Jawaban dari Petani Maut adalah sebuah lompatan ke tanah. Laksana seekor burung garuda, tubuhnya melayang ke tanah. Lalu, ringan tanpa suara kedua kakinya hinggap di tanah. Pada saat yang hampir berbarengan, Melati dan Dewa Arak mendaratkan kakinya pula. Bahkan gerakan mereka terlihat jauh lebih indah daripada Petani Maut.
Tapi, kakek berpakaian abu-abu itu sama sekali tidak melihatnya. Karena begitu kakinya menjejak tanah, langsung saja melesat mengejar Mahadewa dan kawan-kawannya yang semakin mengecil. Tentu saja melihat hal ini, Dewa Arak tidak bisa berpangku tangan. Dia pun melesat cepat mengejar Petani Maut diikuti Melati.
Meskipun Petani Maut melesat lebih dulu, namun beberapa saat kemudian Dewa Arak dan Melati berhasil membarenginya. Apalagi ilmu lari cepat sepasang pendekar muda itu berada di atas Petani Maut. Bahkan kalau mau, dengan mudah Petani Maut bisa tersusul dan tertinggal.
Tapi, Dewa Arak dan Melati terpaksa harus menyesuaikan pengerahan ilmu meringankan tubuhnya sebatas kemampuan yang dimiliki Petani Maut. Maka akibatnya, jarak di antara mereka dengan empat tokoh dari Pulau Karang semakin jauh. Semakin lama, tubuh Mahadewa dan kawan-kawannya terlihat semakin mengecil. Hingga akhirnya, lenyap sama sekali.

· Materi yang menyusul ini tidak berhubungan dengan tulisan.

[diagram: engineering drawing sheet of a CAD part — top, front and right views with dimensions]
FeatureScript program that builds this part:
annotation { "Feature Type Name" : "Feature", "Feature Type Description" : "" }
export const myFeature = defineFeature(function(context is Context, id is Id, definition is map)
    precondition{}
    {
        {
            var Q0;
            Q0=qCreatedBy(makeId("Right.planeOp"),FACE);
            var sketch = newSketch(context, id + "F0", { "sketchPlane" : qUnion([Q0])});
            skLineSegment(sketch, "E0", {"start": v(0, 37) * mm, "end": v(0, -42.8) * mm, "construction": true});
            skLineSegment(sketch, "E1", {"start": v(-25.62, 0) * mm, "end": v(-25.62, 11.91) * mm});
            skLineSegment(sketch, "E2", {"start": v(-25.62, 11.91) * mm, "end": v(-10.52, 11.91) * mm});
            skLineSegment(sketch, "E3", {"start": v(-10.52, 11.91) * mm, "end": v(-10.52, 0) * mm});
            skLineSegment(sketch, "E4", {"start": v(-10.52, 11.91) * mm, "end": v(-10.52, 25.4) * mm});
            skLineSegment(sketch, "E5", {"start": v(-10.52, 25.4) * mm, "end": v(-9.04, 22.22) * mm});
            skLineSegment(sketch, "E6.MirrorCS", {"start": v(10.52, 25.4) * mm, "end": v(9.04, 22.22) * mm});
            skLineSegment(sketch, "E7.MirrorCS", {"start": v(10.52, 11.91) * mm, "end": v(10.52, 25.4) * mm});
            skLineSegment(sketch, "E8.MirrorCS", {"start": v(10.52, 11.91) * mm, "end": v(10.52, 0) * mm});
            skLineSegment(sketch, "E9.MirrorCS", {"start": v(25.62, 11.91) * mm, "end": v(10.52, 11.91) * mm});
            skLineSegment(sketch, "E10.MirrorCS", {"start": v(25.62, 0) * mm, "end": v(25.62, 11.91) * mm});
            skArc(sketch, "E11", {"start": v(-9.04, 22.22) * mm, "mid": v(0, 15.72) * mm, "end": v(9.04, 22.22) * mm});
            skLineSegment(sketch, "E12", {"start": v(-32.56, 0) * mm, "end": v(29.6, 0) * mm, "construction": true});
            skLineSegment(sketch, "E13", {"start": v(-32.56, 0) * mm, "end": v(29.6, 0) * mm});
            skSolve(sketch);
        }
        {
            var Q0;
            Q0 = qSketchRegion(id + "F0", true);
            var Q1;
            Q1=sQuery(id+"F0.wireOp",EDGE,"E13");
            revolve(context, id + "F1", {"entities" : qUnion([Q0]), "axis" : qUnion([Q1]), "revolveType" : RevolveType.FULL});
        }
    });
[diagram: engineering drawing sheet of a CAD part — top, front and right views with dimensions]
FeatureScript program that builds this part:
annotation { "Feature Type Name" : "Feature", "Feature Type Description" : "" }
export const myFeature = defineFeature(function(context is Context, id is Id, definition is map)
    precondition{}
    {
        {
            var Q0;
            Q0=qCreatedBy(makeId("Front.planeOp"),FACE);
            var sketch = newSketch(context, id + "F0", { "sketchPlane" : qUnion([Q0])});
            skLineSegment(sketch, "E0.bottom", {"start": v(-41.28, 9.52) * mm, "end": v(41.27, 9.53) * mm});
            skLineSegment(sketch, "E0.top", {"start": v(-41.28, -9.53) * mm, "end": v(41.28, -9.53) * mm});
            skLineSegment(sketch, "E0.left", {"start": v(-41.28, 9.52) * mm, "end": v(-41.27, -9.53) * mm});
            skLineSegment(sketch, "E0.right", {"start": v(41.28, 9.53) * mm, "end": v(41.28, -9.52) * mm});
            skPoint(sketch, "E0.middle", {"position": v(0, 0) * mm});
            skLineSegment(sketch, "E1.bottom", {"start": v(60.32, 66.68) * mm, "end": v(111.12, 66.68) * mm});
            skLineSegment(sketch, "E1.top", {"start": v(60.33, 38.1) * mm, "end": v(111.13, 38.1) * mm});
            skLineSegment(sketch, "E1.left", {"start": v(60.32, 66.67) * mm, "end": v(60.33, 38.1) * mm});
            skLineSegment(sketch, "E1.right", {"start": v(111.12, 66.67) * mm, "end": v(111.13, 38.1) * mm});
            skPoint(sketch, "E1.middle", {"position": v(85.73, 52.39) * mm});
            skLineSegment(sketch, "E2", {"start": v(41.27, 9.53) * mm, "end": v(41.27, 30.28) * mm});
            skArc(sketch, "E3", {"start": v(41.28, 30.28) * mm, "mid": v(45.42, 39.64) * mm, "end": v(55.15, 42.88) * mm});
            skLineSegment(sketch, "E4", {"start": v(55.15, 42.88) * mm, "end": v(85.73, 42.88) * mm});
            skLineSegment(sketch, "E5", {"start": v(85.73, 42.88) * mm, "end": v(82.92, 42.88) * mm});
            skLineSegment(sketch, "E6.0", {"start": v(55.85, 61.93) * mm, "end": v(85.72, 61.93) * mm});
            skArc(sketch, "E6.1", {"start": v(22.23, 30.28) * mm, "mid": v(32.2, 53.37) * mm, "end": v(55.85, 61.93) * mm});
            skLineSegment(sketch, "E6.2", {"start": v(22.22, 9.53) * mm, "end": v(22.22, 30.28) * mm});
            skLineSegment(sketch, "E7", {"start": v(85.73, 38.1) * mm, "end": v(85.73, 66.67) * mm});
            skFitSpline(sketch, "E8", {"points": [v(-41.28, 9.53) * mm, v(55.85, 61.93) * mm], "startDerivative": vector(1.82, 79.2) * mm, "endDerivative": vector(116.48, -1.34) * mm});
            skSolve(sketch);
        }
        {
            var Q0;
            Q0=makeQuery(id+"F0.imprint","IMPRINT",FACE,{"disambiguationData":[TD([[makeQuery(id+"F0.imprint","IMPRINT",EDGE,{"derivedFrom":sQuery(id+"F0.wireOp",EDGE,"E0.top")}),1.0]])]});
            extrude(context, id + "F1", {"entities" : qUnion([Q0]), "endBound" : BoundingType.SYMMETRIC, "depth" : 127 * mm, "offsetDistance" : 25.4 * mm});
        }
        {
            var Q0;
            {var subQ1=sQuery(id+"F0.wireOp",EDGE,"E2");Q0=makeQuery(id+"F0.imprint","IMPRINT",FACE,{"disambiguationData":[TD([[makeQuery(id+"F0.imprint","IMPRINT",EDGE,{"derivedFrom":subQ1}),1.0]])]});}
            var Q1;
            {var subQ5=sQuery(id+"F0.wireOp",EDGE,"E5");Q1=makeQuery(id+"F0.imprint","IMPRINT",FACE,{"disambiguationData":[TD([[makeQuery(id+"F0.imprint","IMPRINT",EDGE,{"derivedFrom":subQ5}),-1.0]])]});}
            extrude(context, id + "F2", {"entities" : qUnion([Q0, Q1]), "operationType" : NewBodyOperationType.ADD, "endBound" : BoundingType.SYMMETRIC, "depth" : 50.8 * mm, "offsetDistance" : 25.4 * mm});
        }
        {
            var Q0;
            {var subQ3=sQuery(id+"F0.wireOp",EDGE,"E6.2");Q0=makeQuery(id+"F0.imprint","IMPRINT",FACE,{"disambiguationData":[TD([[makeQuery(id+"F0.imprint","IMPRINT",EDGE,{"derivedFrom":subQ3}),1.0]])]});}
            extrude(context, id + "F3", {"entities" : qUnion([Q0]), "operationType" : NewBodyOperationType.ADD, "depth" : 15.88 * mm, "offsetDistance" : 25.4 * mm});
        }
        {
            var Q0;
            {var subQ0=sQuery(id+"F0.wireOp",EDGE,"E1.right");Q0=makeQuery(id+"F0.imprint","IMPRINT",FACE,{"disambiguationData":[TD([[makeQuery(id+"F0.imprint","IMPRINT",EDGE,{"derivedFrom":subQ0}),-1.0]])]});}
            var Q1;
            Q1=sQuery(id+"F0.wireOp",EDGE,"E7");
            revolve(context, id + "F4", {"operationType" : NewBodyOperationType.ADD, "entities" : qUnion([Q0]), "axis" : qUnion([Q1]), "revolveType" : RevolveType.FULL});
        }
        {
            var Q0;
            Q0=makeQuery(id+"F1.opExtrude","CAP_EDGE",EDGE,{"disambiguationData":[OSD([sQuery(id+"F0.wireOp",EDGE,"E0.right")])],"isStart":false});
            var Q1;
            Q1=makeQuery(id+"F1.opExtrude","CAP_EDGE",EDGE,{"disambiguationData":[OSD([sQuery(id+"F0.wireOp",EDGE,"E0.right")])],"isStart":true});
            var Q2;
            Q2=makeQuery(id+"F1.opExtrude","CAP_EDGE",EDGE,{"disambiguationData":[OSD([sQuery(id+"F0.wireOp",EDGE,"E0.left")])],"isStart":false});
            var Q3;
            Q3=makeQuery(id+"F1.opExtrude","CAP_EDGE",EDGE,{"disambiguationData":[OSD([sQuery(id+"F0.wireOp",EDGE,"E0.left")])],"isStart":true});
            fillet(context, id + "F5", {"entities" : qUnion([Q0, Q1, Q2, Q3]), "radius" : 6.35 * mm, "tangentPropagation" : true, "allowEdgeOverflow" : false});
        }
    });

Walaupun demikian, ketiga tokoh silat itu sama sekali tidak merasa khawatir akan kehilangan buruannya. Mereka telah yakin kalau arah tujuan empat tokoh dari Pulau Karang itu adalah rumah Kepala Desa Ceger.
Dewa Arak dan Melati memang tidak tahu letak tempat tinggal Ki Manda. Maka mereka berdua tinggal mengikuti saja, ke mana arah Petani Maut melangkah. Dan karena kakek berpakaian abu-abu lusuh ini sering melintasi Desa Ceger, tak heran kalau jadi tahu tempat tinggal kepala desa itu.
"Heh...?!" Dewa Arak, Petani Maut, dan Melati tiba-tiba berhenti berlari, dan saling berpandangan. Raut wajah mereka menyiratkan keheranan. Betapa tidak?
Samar-samar telinga mereka menangkap suara gaduh, yang sudah pasti timbul karena adanya pertarungan. Terdengarnya jerit kemarahan yang ditopang pengerahan tenaga dalam dan benturan senjata, telah menjelaskan adanya pertarungan berlangsung.
"Sepertinya ada yang tengah bertempur," bisik Petani Maut, bernada memberi tahu.
Sebenarnya pemberitahuan itu hanya basa-basi, karena Petani Maut tahu kalau Dewa Arak dan Melati pasti juga mendengar suara gaduh itu.
"Kau benar, Ki," hanya itu sambutan Dewa Arak.
"Arahnya dari tempat tinggal Ki Manda," kata Petani Maut lagi. "Jangan-jangan...."
Meskipun Petani Maut tidak meneruskan ucapannya, namun Dewa Arak dan Melati bisa menerka kelanjutannya. Itulah sebabnya, mereka tidak heran melihat Petani Maut melesat. Bahkan sepasang pendekar muda ini ikut melesat ke arah yang sama.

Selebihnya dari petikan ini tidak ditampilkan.